Um den Prozess in München dadurch nicht weiter zu verzögern, wurde ihr Strafverfahren zunächst abgetrennt und dann auf unbestimmte Zeit ausgesetzt. Ihr Haftbefehl wurde außer Vollzug gesetzt, sie muss sich nun regelmäßig bei der Polizei melden.
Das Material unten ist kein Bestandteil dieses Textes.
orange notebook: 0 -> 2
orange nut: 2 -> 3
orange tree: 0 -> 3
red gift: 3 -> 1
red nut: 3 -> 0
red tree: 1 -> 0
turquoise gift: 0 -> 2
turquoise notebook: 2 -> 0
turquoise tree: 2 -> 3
Sollte es ihr gesundheitlich wieder besser gehen, muss der Prozess - nur für sie - von vorn beginnen.
Bei Wolfram S. sieht die Sache anders aus: Er hatte im Stuttgarter Verfahren umfangreich Angaben zu den Vorwürfen gemacht und dabei immer wieder betont, dass ihm die ideologische Ausrichtung der Gruppe nicht bekannt gewesen sei und er unter "unglücklichen Umständen", wie es sein Verteidiger formulierte, in die Gruppe geraten sei.
Offenbar glaubt das Gericht ihm das, jedenfalls insoweit, als S. nun nicht mehr in Untersuchungshaft sitzt. Er muss aber weiterhin zu den Verhandlungen erscheinen.
Die Frage nach der Strafe
Für alle drei Senate in Frankfurt, Stuttgart und München ist das Verfahren ein Kampf gegen die Zeit. Im Dezember jähren sich die Festnahmen der Hauptbeschuldigten. Sie sitzen dann drei Jahre sitzen in Untersuchungshaft.
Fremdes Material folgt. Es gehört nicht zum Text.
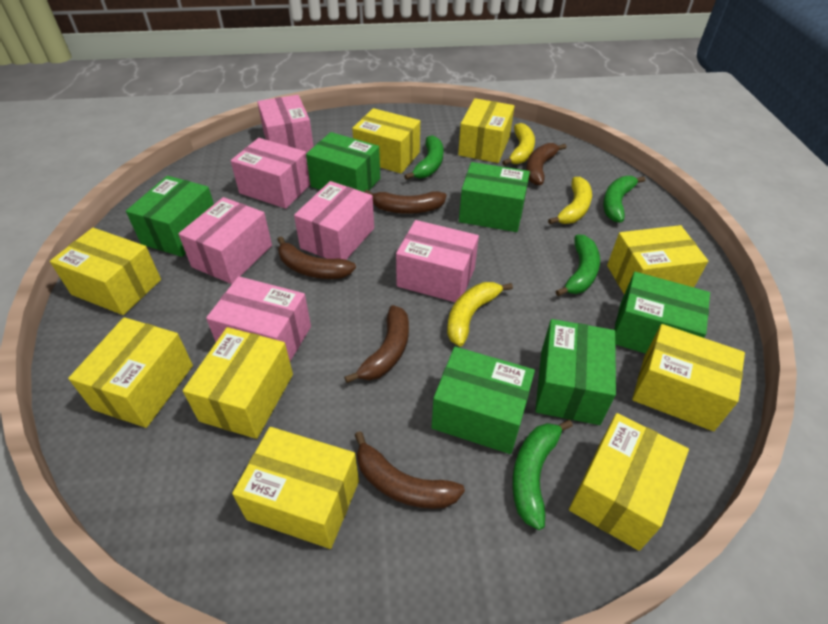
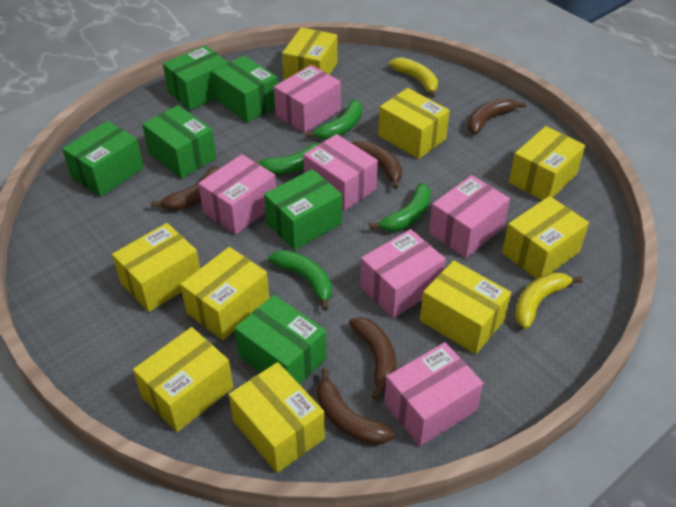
yellow banana: 3 -> 2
Insbesondere bei den nicht-vorbestraften Angeklagten müssen sich die Richter fragen, wie lange die Untersuchungshaft noch verhältnismäßig ist. Eine feste Regel gibt es dafür nicht. Allerdings drohen den meisten Angeklagten maximal zehn Jahre Haft. Viele dürften, so sie die Richter für schuldig befinden, zu weniger als zehn Jahren verurteilt werden.